▶ _Assigned task_: Please print the entries below exactly, from the line with "camera: 85 degrees left, 0 degrees up" through the line with "coche de juguete", including both of those lines and leaving out all others.

▶ _Data shown_:
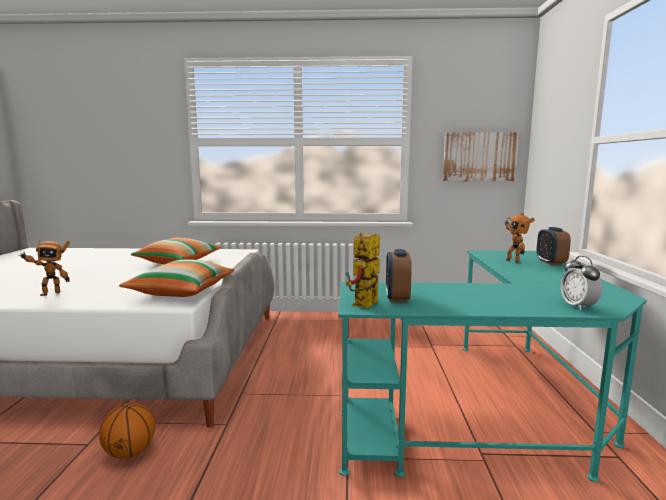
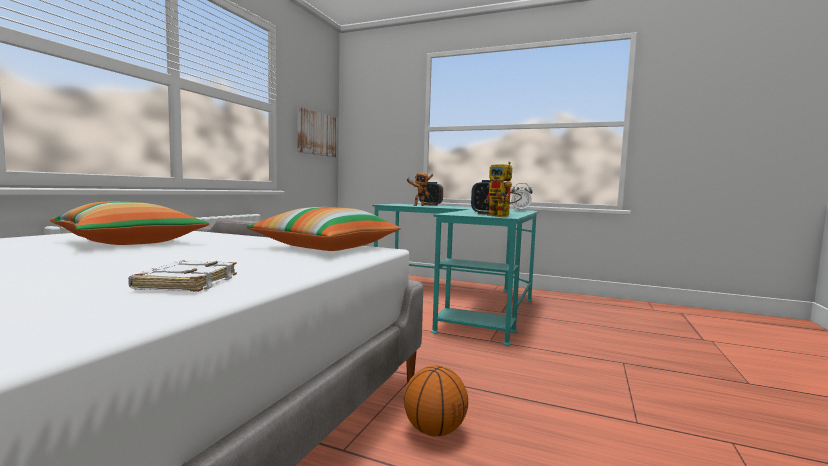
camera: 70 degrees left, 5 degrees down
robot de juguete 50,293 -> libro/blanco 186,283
...
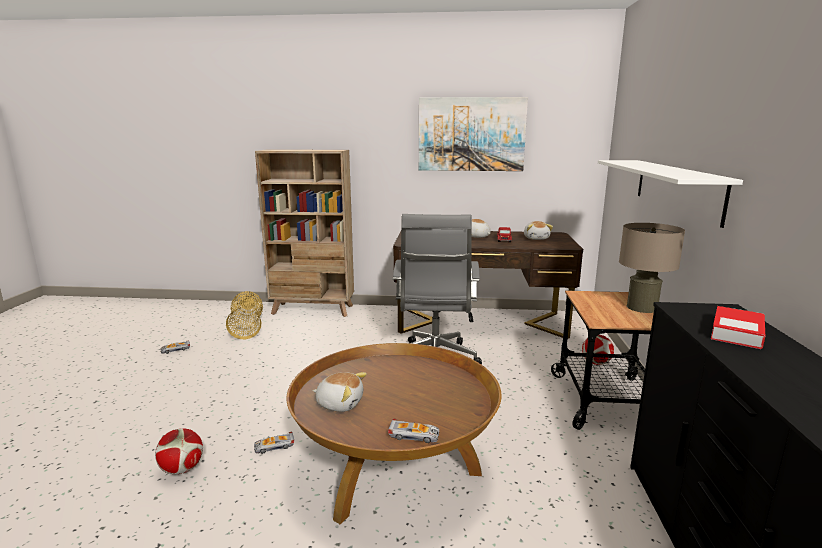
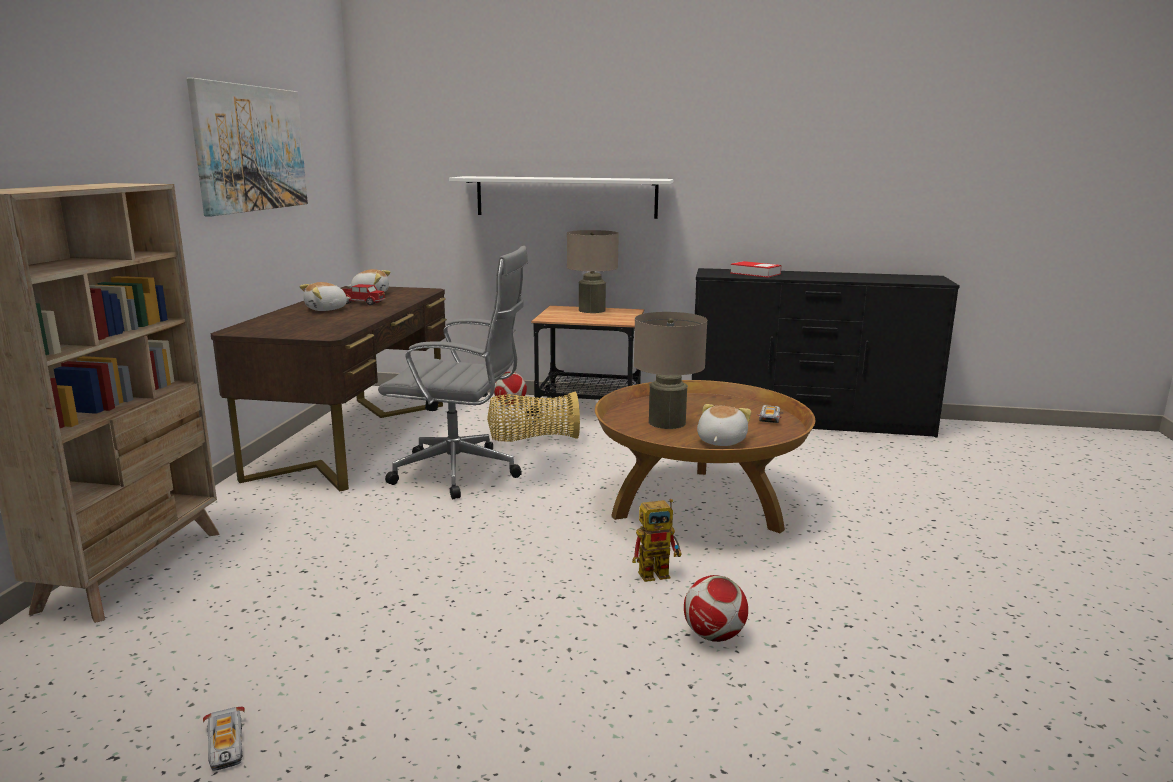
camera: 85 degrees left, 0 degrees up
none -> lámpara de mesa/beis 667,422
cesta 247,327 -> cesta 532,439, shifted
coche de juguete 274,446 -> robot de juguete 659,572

▶ _Response area_:
camera: 85 degrees left, 0 degrees up
none -> lámpara de mesa/beis 667,422
cesta 247,327 -> cesta 532,439, shifted
coche de juguete 274,446 -> robot de juguete 659,572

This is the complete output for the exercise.